* [Goal of the exercise]
Every line of the listing below is to be duplicated exactly, with the pictures left out.
________________________________________
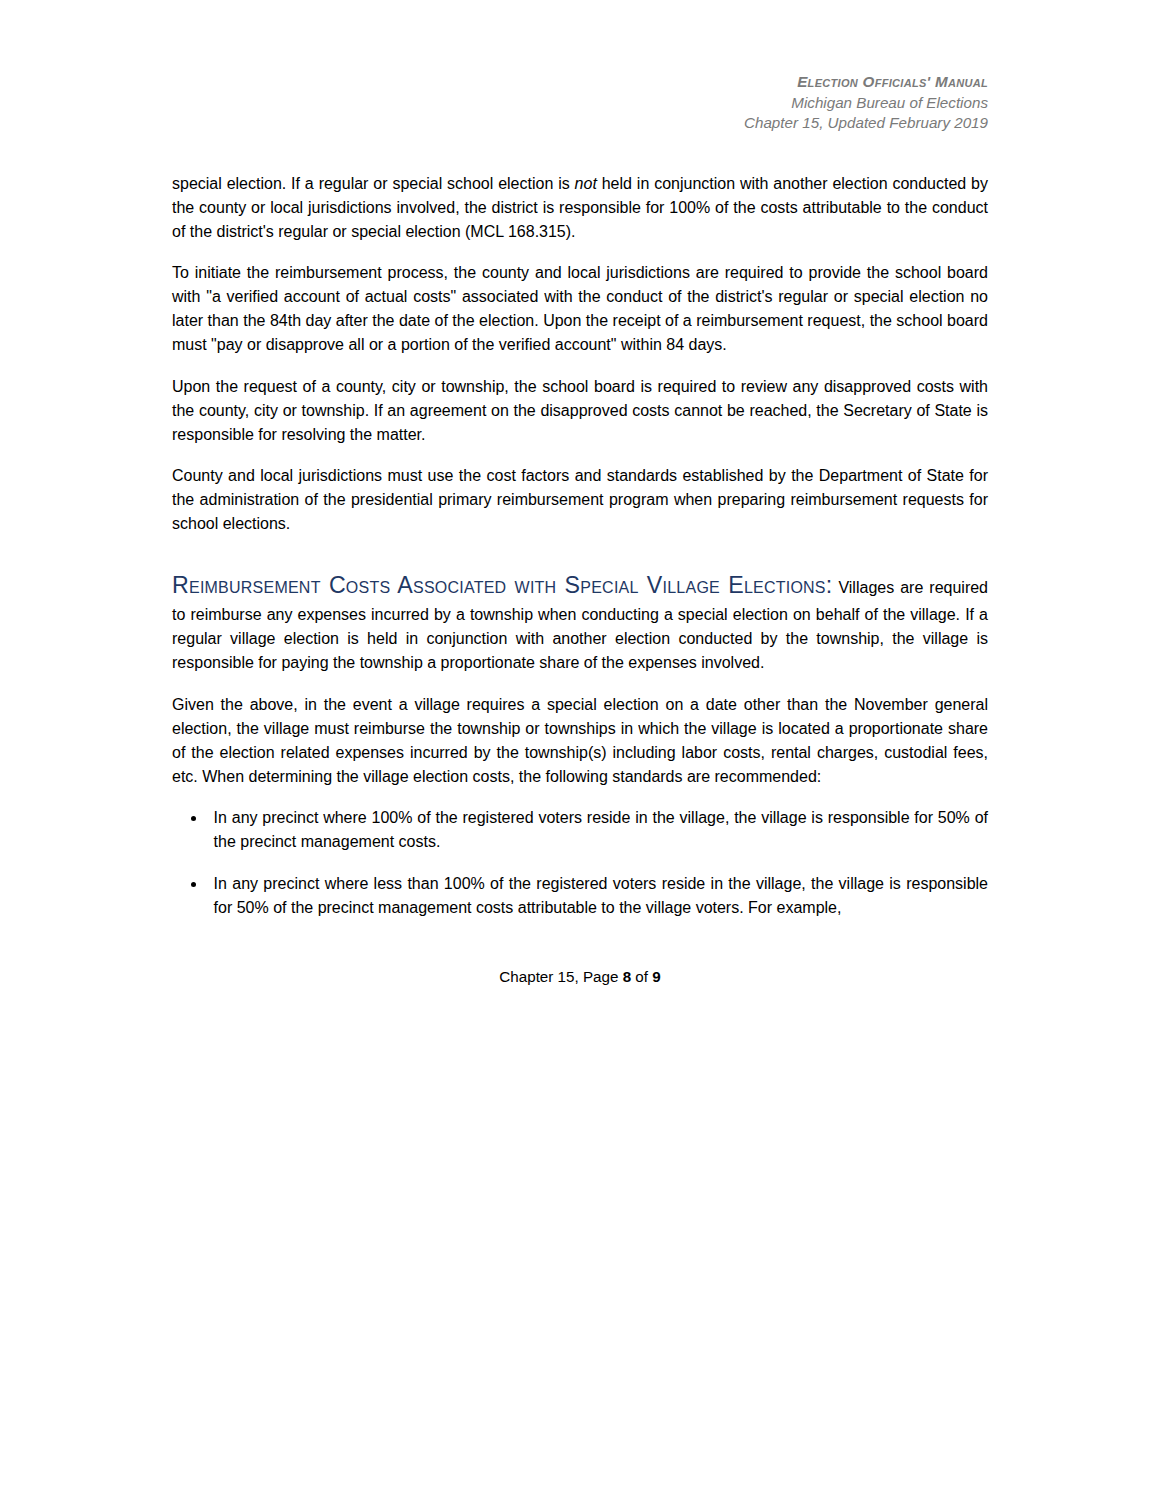Election Officials' Manual
Michigan Bureau of Elections
Chapter 15, Updated February 2019
special election. If a regular or special school election is not held in conjunction with another election conducted by the county or local jurisdictions involved, the district is responsible for 100% of the costs attributable to the conduct of the district's regular or special election (MCL 168.315).
To initiate the reimbursement process, the county and local jurisdictions are required to provide the school board with "a verified account of actual costs" associated with the conduct of the district's regular or special election no later than the 84th day after the date of the election. Upon the receipt of a reimbursement request, the school board must "pay or disapprove all or a portion of the verified account" within 84 days.
Upon the request of a county, city or township, the school board is required to review any disapproved costs with the county, city or township. If an agreement on the disapproved costs cannot be reached, the Secretary of State is responsible for resolving the matter.
County and local jurisdictions must use the cost factors and standards established by the Department of State for the administration of the presidential primary reimbursement program when preparing reimbursement requests for school elections.
Reimbursement Costs Associated with Special Village Elections: Villages are required to reimburse any expenses incurred by a township when conducting a special election on behalf of the village. If a regular village election is held in conjunction with another election conducted by the township, the village is responsible for paying the township a proportionate share of the expenses involved.
Given the above, in the event a village requires a special election on a date other than the November general election, the village must reimburse the township or townships in which the village is located a proportionate share of the election related expenses incurred by the township(s) including labor costs, rental charges, custodial fees, etc. When determining the village election costs, the following standards are recommended:
In any precinct where 100% of the registered voters reside in the village, the village is responsible for 50% of the precinct management costs.
In any precinct where less than 100% of the registered voters reside in the village, the village is responsible for 50% of the precinct management costs attributable to the village voters. For example,
Chapter 15, Page 8 of 9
________________________________________
* [Answer space]
Election Officials' Manual
Michigan Bureau of Elections
Chapter 15, Updated February 2019
special election. If a regular or special school election is not held in conjunction with another election conducted by the county or local jurisdictions involved, the district is responsible for 100% of the costs attributable to the conduct of the district's regular or special election (MCL 168.315).
To initiate the reimbursement process, the county and local jurisdictions are required to provide the school board with "a verified account of actual costs" associated with the conduct of the district's regular or special election no later than the 84th day after the date of the election. Upon the receipt of a reimbursement request, the school board must "pay or disapprove all or a portion of the verified account" within 84 days.
Upon the request of a county, city or township, the school board is required to review any disapproved costs with the county, city or township. If an agreement on the disapproved costs cannot be reached, the Secretary of State is responsible for resolving the matter.
County and local jurisdictions must use the cost factors and standards established by the Department of State for the administration of the presidential primary reimbursement program when preparing reimbursement requests for school elections.
Reimbursement Costs Associated with Special Village Elections: Villages are required to reimburse any expenses incurred by a township when conducting a special election on behalf of the village. If a regular village election is held in conjunction with another election conducted by the township, the village is responsible for paying the township a proportionate share of the expenses involved.
Given the above, in the event a village requires a special election on a date other than the November general election, the village must reimburse the township or townships in which the village is located a proportionate share of the election related expenses incurred by the township(s) including labor costs, rental charges, custodial fees, etc. When determining the village election costs, the following standards are recommended:
In any precinct where 100% of the registered voters reside in the village, the village is responsible for 50% of the precinct management costs.
In any precinct where less than 100% of the registered voters reside in the village, the village is responsible for 50% of the precinct management costs attributable to the village voters. For example,
Chapter 15, Page 8 of 9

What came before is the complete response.